#### [The task]
The whole listing below should be printed again exactly, with no images.

<<<<

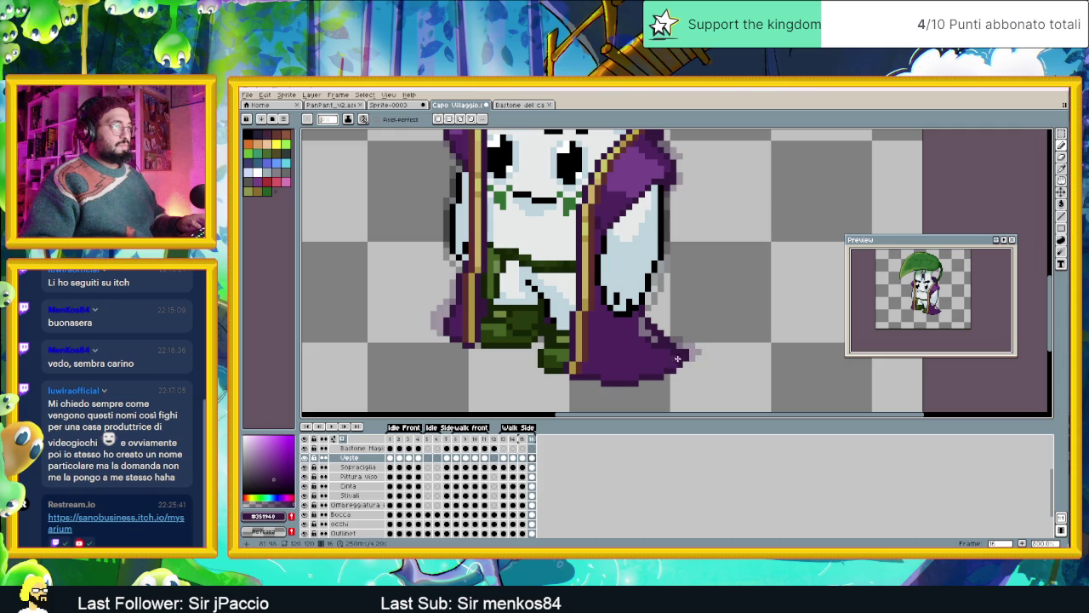
{"action": "left_click", "coordinate": [656, 347], "text": "alt"}
{"action": "left_click", "coordinate": [650, 337], "text": "alt"}
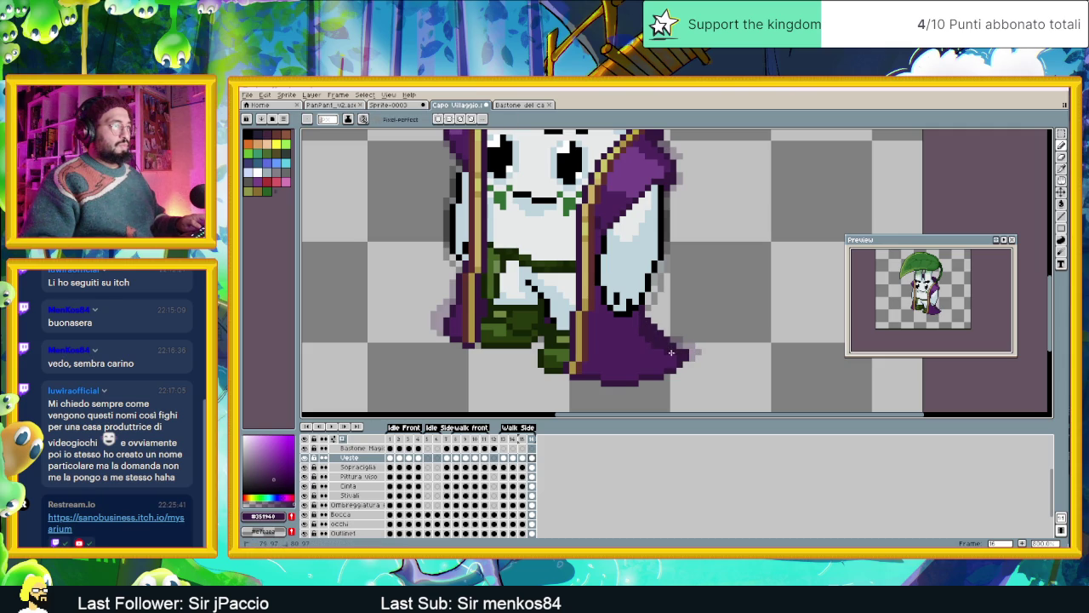
{"action": "left_click", "coordinate": [675, 364], "text": "alt"}
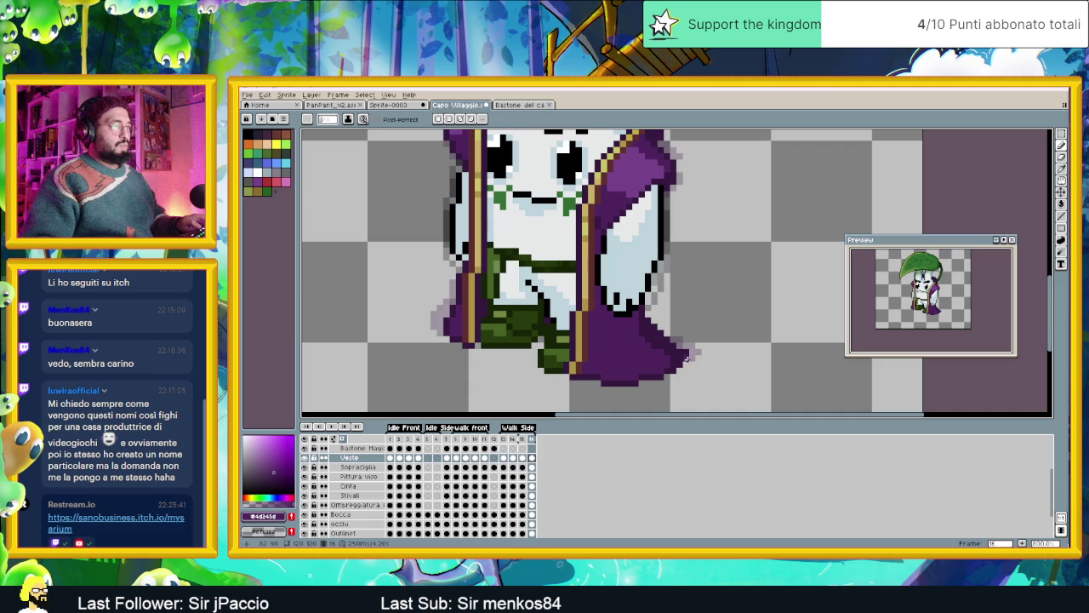
{"action": "left_click", "coordinate": [690, 350], "text": "alt"}
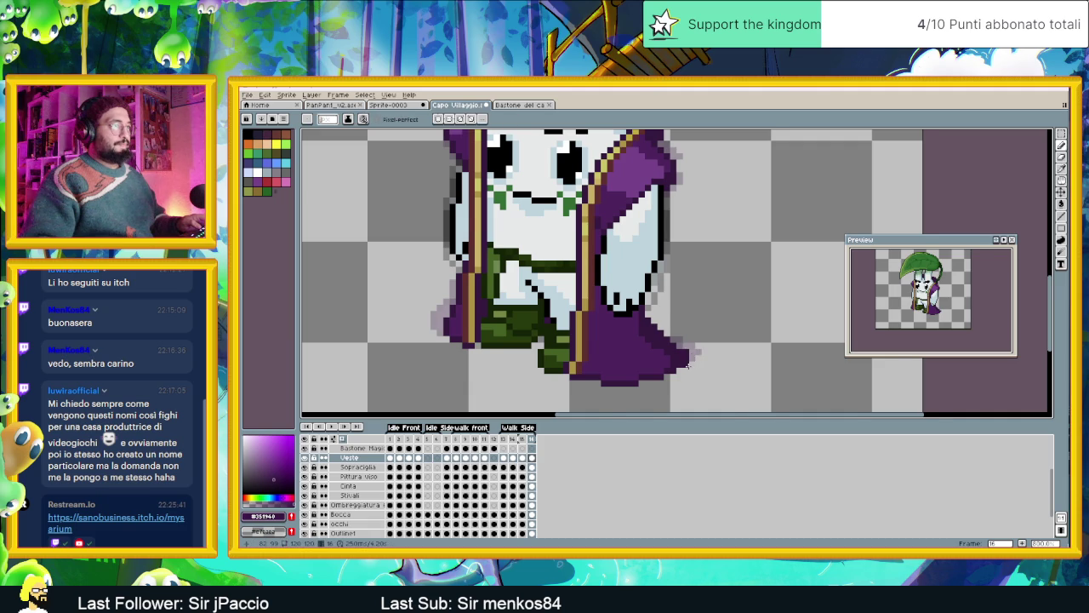
{"action": "scroll", "coordinate": [687, 365], "scroll_direction": "down", "scroll_amount": 1}
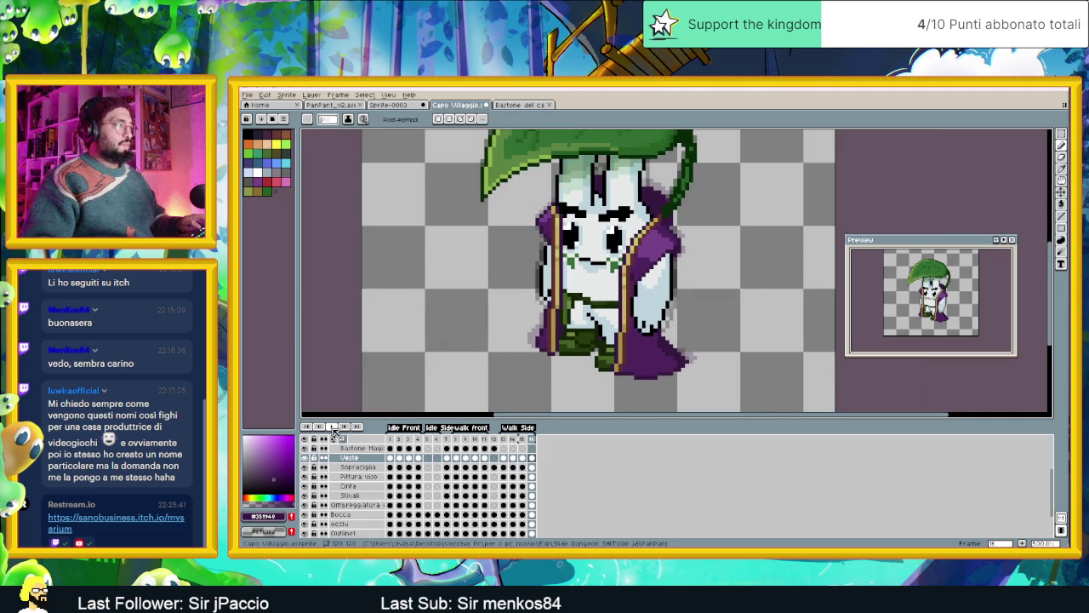
{"action": "key", "text": "Return"}
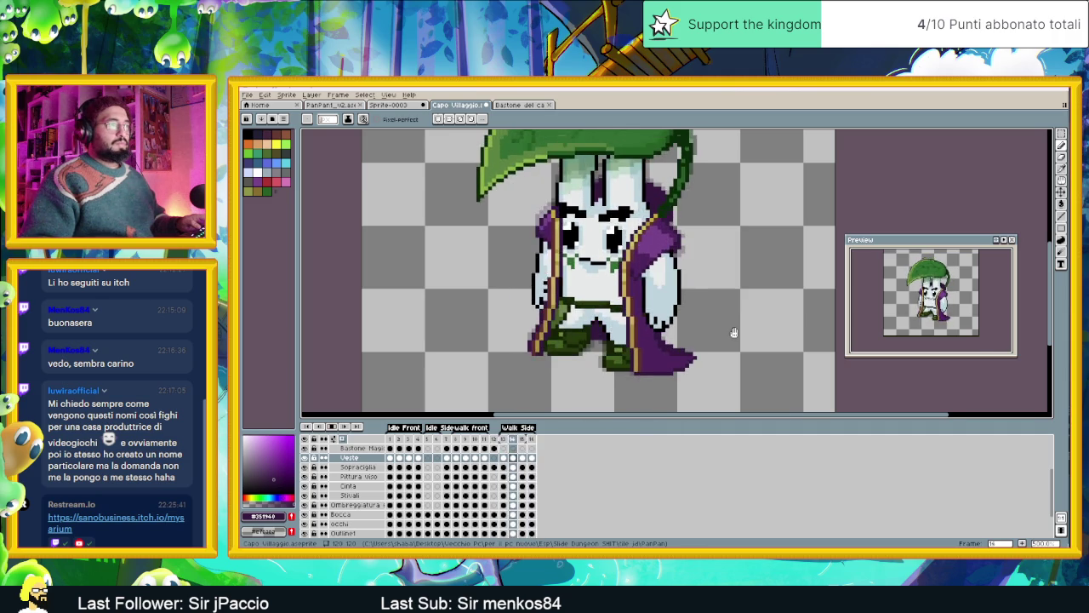
Watch the side walk cycle zoomed out, then return to frame 14 and zoom back in.
{"action": "scroll", "coordinate": [734, 332], "scroll_direction": "down", "scroll_amount": 2}
{"action": "scroll", "coordinate": [734, 332], "scroll_direction": "down", "scroll_amount": 2}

>>>>

#### [Task response]
{"action": "left_click", "coordinate": [656, 347], "text": "alt"}
{"action": "left_click", "coordinate": [650, 337], "text": "alt"}
{"action": "left_click", "coordinate": [675, 364], "text": "alt"}
{"action": "left_click", "coordinate": [690, 350], "text": "alt"}
{"action": "scroll", "coordinate": [687, 365], "scroll_direction": "down", "scroll_amount": 1}
{"action": "key", "text": "Return"}
Watch the side walk cycle zoomed out, then return to frame 14 and zoom back in.
{"action": "scroll", "coordinate": [734, 332], "scroll_direction": "down", "scroll_amount": 2}
{"action": "scroll", "coordinate": [734, 332], "scroll_direction": "down", "scroll_amount": 2}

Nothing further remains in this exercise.